====== Material for this task
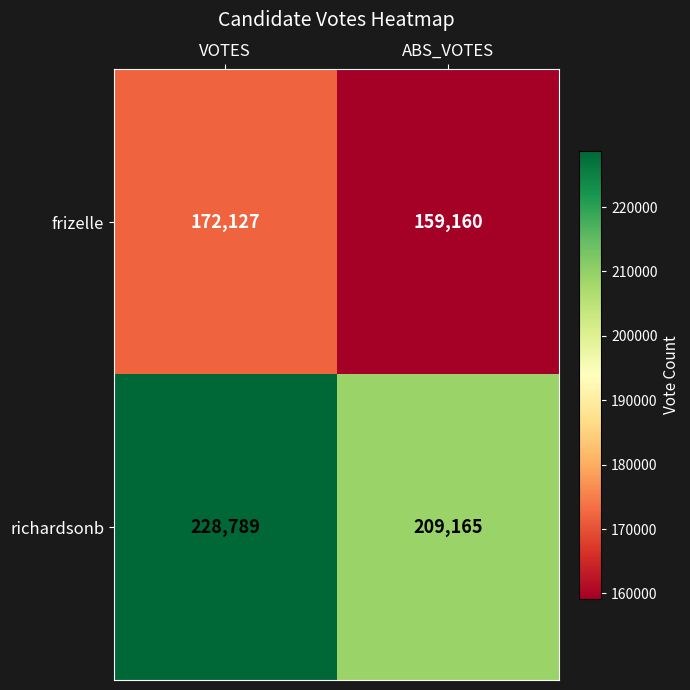

Which series has the widest spread of values?

richardsonb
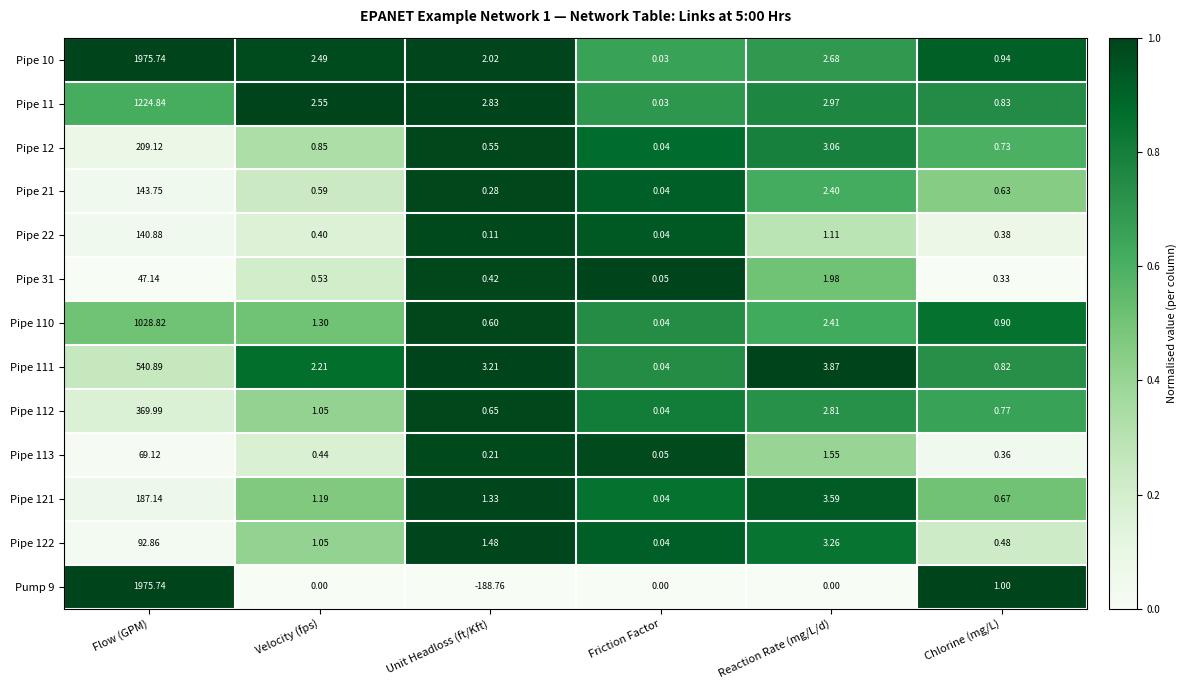

At which label is Pipe 10 closest to 987?

Reaction Rate (mg/L/d)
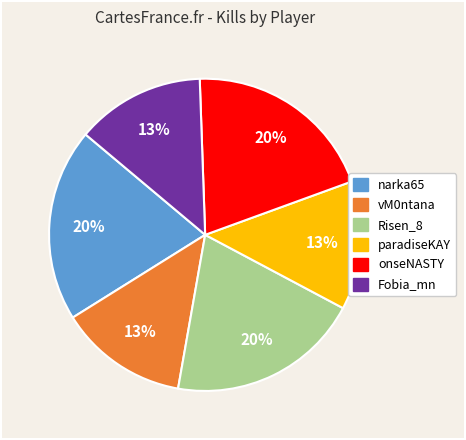

Between narka65 and Fobia_mn, which is larger?

narka65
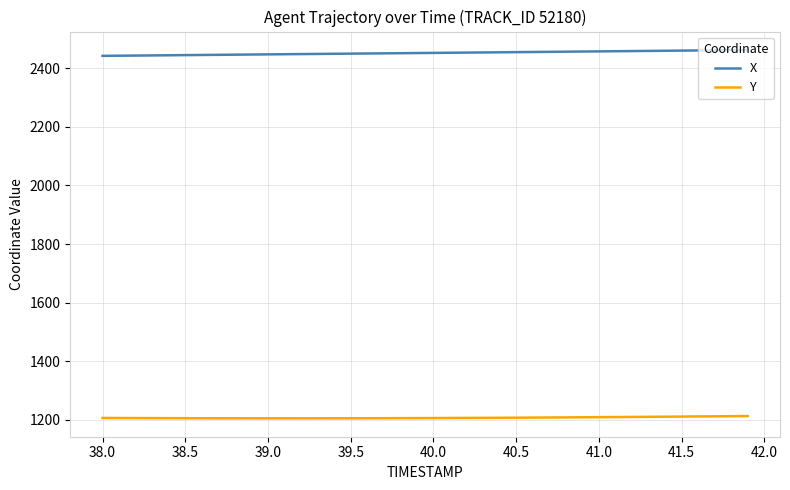

True or false: X and Y intersect in this chart.

False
============
### Directions
Copy out the records above word for word, leaving out the pictures.

### Exercise answer
Which series has the widest spread of values?

richardsonb

At which label is Pipe 10 closest to 987?

Reaction Rate (mg/L/d)

Between narka65 and Fobia_mn, which is larger?

narka65

True or false: X and Y intersect in this chart.

False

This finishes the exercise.